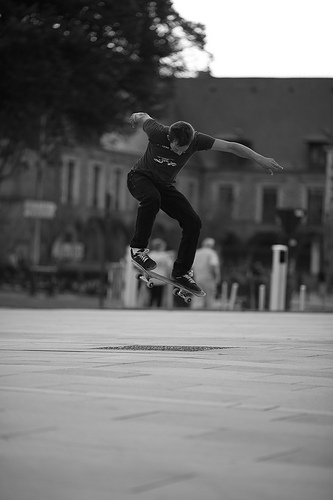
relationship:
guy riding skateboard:
[90, 105, 263, 297] [117, 250, 212, 310]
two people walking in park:
[140, 236, 232, 310] [11, 91, 332, 325]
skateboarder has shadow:
[119, 98, 237, 363] [3, 338, 98, 354]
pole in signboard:
[31, 218, 39, 266] [23, 199, 56, 219]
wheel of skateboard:
[134, 271, 142, 280] [132, 258, 204, 297]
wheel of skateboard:
[147, 280, 154, 289] [132, 258, 204, 297]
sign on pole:
[22, 198, 57, 221] [31, 218, 41, 266]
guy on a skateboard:
[129, 112, 283, 294] [128, 256, 206, 302]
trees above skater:
[0, 0, 214, 177] [125, 109, 284, 296]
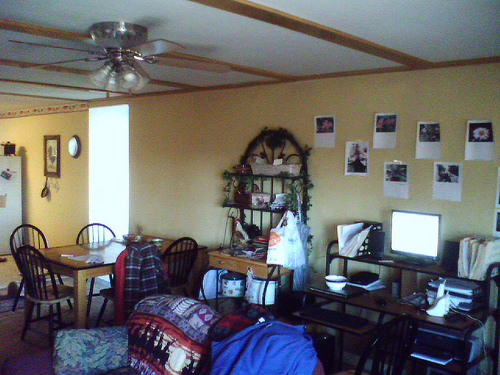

▬▬▬▬▬▬▬▬▬▬

EXERCISE BRIEF – Lay out every line of the rows above as a numbered list, skipping any blank lines. Leave the pictures out of your answer.

EXERCISE OUTPUT –
1. relationship:
2. guy riding skateboard:
3. [90, 105, 263, 297] [117, 250, 212, 310]
4. two people walking in park:
5. [140, 236, 232, 310] [11, 91, 332, 325]
6. skateboarder has shadow:
7. [119, 98, 237, 363] [3, 338, 98, 354]
8. pole in signboard:
9. [31, 218, 39, 266] [23, 199, 56, 219]
10. wheel of skateboard:
11. [134, 271, 142, 280] [132, 258, 204, 297]
12. wheel of skateboard:
13. [147, 280, 154, 289] [132, 258, 204, 297]
14. sign on pole:
15. [22, 198, 57, 221] [31, 218, 41, 266]
16. guy on a skateboard:
17. [129, 112, 283, 294] [128, 256, 206, 302]
18. trees above skater:
19. [0, 0, 214, 177] [125, 109, 284, 296]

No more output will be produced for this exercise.